Adult Children Of Alcoholic Parents


I’ve never really written a lot about this, but my dad was an alcoholic. There. I said it. Without explaining it away, adding that he was an executive who had to wine and dine his clients, or that he wasn’t a poor under the bridge alcoholic but a $40 bottle of wine one, which somehow in my mind was supposed to make it better. And my mom as great as she was a mom to me, told me about her concerns when I was pretty little. And in turn have felt that I was not allowed to be a kid. Because both my parents are gone, I have only written about the amazingly generous funny and loving dad and the sweet, Polly Anna memory making mom. I guess maybe I write about this now… because I am angry, and my anger has robbed so much from me. As my loyal readers know, I am writing a Children’s book about HAPPINESS, and I am stuck at the ending. I mean, a book about happiness really should have a happy ending, right? And the bad stuff that happens shouldn’t rob us from the joy and good stuff that we are blessed with.

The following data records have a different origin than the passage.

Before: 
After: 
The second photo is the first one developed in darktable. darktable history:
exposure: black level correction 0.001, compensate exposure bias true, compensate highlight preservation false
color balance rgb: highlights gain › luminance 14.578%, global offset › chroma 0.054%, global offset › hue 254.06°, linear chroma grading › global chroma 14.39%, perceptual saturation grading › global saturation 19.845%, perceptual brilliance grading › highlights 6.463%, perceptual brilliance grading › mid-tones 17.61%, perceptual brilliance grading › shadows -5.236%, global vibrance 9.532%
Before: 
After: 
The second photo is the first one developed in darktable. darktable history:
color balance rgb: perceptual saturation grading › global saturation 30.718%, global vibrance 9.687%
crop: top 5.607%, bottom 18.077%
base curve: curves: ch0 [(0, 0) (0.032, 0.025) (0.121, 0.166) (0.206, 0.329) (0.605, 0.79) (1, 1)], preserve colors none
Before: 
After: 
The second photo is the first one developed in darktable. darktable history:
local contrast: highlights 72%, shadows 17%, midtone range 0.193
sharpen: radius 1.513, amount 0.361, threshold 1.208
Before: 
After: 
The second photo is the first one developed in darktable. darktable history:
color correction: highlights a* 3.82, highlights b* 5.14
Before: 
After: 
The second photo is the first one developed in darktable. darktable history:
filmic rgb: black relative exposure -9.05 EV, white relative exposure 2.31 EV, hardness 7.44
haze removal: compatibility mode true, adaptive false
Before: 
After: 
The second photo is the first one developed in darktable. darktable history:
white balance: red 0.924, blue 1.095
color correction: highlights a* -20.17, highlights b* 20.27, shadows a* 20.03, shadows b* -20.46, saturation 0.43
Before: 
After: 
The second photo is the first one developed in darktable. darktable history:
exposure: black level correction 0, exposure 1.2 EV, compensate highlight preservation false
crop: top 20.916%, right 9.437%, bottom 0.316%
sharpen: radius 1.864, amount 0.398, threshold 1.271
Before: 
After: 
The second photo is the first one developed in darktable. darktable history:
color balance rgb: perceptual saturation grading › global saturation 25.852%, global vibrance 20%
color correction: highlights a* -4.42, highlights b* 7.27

I just had to come and sit down here and reference this before I could continue. First, and most importantly, I feel that parents shouldn’t burden their kids with adult problems period. Unless, of course, it is for their safety. Like don’t get in a car with a drunk or addicted mom or dad. I mean sometimes you have to share things to set up boundaries and keep them safe. But I remember my mom waking me up to bail my dad out of jail for a DUI when I was nine years old. She could have told me that his car broke down and she had to go pick him up. I mean as an adult, I have a ton of more reasonable questions about why I had to know the details about how scared she was to drive with him and other things that caused me to be a pretty neurotic kid.

When my parents would go to cocktail parties, I was worried until they got home safely. When my dad was late from work, I bombarded my mom asking her repeatedly if she was worried. And she would get mad at me because I was just weird about it until he got home safe and was just late most of the time because of traffic or some normal reason. But as I grew up, it dawned on me that she’d made me that way by sharing junk a kid should never have to know.

When I worked at the hospital in the Psych Dept. in the eighties, my boss was writing her thesis and asked me to read it one night when we both were working the graveyard shift. The topic was, Adult Children of Alcoholic Parents. I cried as I read it. I never knew there were others like me. One of the symptoms was ending up marrying an alcoholic. Of course, my first husband was a full-blown Alcoholic and I’ve always wondered, what if I’d read that paper earlier? He’s gone now and so maybe writing about my anger can help others not make the same mistakes. Though we now have Talk shows and social media that have enlightened people every which way, take it from that scared little kid, now an adult and raging co-dependent who tries to control my life and everyone else’s…. It’s NOT okay to rob your kid’s childhood. And you know what? I’m not going to do the classic Co-dependent action and tell you how great my parents were and all the great memories they gave me over the years. Because, I KNOW that their mistakes don’t define them and we all make them.

Recently I was hit by a drunk driver, and I think the rage I’ve felt that someone knowingly had too much to drink and got behind the wheel of a car, has been stuck inside of me like a roaring wild animal. God was in that car with me that night, Maybe hitting me, stopped him from wiping out an entire family with a brand-new baby in the back seat. Who knows? All I know is that I was spared. And I don’t want to keep robbing myself of realizing the blessing that He saved me. That I “walked” away! Though I could be stuck on my totaled car or the many things that changed because or someone else’s stupid mistake.

Anyway, there’s a lot more work to be done on this Happiness project. But I think the key is to address that everyone has sad stuff in their lives but to work on figuring out how to be happy in spite of it.